> [Ausgangstext]:
= = =
Darüber hinaus gibt es „synthetische“ Indizes, die nach bestimmten Investmentkriterien gebildet werden. Hierbei werden sowohl quantitative wie auch qualitative Kriterien zur Konstruktion herangezogen – wie z. B. bei Minimumvarianz- oder Nachhaltigkeitsindizes. Sofern sie die Zielsetzung verfolgen, bessere Performanceeigenschaften als ein repräsentativer Index zu haben, werden die zugehörigen Fonds oftmals auch unter der Bezeichnung „Smart-Beta“ vermarktet.

Dem Ideal des passiven Investments kommen Fonds am nächsten, die sich kostengünstig umsetzen lassen und an einem möglichst repräsentativen Index orientieren. Jack Bogle startete vor genau 40 Jahren mit dem „Vanguard 500“ den ersten Publikumsindexfonds und begründete damit den Siegeszug des passiven Investments. Er machte mit dem S&P 500 einen relativ umfassenden sowie einfach – und damit kostengünstig – zu replizierenden Aktienindex zur Grundlage seines passiven Produktes. Anleger sollten so möglichst unbelastet von Kosten und Fondsmanagerfehlern Zugang zur Ertragskraft des US-Aktienmarktes erhalten.
= = =
> [Bereitgestellte Auflistung]:

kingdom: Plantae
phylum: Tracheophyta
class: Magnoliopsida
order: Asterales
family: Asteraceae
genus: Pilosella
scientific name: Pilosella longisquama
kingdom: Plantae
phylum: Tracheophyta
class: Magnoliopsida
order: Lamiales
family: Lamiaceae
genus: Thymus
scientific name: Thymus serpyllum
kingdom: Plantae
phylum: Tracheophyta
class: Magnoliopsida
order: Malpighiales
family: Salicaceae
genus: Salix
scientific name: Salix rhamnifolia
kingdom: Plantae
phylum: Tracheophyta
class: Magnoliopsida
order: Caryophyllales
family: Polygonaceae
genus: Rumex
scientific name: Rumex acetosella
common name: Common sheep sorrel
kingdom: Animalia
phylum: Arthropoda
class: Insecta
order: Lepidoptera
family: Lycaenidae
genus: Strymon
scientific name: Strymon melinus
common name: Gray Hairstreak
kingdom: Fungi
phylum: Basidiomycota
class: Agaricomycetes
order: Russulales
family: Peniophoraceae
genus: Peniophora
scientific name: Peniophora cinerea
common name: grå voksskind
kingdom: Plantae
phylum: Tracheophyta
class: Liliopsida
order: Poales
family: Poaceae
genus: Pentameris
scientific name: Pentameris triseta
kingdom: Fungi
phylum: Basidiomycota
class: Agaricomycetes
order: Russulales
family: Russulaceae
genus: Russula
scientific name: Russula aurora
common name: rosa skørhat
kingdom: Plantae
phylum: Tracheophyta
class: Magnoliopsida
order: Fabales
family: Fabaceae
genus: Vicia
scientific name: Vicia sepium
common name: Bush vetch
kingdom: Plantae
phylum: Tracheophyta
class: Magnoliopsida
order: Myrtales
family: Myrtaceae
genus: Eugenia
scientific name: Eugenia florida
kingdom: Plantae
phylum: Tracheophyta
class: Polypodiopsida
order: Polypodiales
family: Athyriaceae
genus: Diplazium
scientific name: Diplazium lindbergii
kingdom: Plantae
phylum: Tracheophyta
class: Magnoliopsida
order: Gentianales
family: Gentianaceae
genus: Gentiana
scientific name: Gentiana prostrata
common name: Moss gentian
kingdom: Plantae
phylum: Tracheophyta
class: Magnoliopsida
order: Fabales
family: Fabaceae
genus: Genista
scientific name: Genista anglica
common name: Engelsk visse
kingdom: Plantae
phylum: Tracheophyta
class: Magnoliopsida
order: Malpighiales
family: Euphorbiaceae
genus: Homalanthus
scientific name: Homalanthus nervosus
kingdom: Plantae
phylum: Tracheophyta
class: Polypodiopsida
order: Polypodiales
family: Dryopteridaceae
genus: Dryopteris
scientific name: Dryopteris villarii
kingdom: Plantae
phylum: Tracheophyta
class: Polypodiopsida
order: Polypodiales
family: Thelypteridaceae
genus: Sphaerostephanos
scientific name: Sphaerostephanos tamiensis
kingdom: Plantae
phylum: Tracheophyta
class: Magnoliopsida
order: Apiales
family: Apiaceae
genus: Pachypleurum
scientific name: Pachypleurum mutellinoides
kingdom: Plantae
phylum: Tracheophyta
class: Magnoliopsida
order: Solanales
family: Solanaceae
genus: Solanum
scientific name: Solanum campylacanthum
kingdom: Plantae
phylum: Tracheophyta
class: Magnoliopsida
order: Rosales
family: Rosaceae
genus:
= = =
> [Übungsaufgabe A]: Gib aus dem Ausgangstext den Abschnitt unverändert wieder, der bei den Worten „Dem Ideal des“ beginnt und nach den Worten „des US-Aktienmarktes erhalten.“ endet.
> [Übungsaufgabe B]: Ersetze in der Auflistung vom Anfang bis einschließlich der Zeile mit „scientific name: Pentameris triseta“ jedes „common name“ durch „vernacular name“. Gib nur diese Zeilen aus und lass alles andere darin unverändert.

> [Schriftliche Antwort A]:
Dem Ideal des passiven Investments kommen Fonds am nächsten, die sich kostengünstig umsetzen lassen und an einem möglichst repräsentativen Index orientieren. Jack Bogle startete vor genau 40 Jahren mit dem „Vanguard 500“ den ersten Publikumsindexfonds und begründete damit den Siegeszug des passiven Investments. Er machte mit dem S&P 500 einen relativ umfassenden sowie einfach – und damit kostengünstig – zu replizierenden Aktienindex zur Grundlage seines passiven Produktes. Anleger sollten so möglichst unbelastet von Kosten und Fondsmanagerfehlern Zugang zur Ertragskraft des US-Aktienmarktes erhalten.

> [Schriftliche Antwort B]:
kingdom: Plantae
phylum: Tracheophyta
class: Magnoliopsida
order: Asterales
family: Asteraceae
genus: Pilosella
scientific name: Pilosella longisquama
kingdom: Plantae
phylum: Tracheophyta
class: Magnoliopsida
order: Lamiales
family: Lamiaceae
genus: Thymus
scientific name: Thymus serpyllum
kingdom: Plantae
phylum: Tracheophyta
class: Magnoliopsida
order: Malpighiales
family: Salicaceae
genus: Salix
scientific name: Salix rhamnifolia
kingdom: Plantae
phylum: Tracheophyta
class: Magnoliopsida
order: Caryophyllales
family: Polygonaceae
genus: Rumex
scientific name: Rumex acetosella
vernacular name: Common sheep sorrel
kingdom: Animalia
phylum: Arthropoda
class: Insecta
order: Lepidoptera
family: Lycaenidae
genus: Strymon
scientific name: Strymon melinus
vernacular name: Gray Hairstreak
kingdom: Fungi
phylum: Basidiomycota
class: Agaricomycetes
order: Russulales
family: Peniophoraceae
genus: Peniophora
scientific name: Peniophora cinerea
vernacular name: grå voksskind
kingdom: Plantae
phylum: Tracheophyta
class: Liliopsida
order: Poales
family: Poaceae
genus: Pentameris
scientific name: Pentameris triseta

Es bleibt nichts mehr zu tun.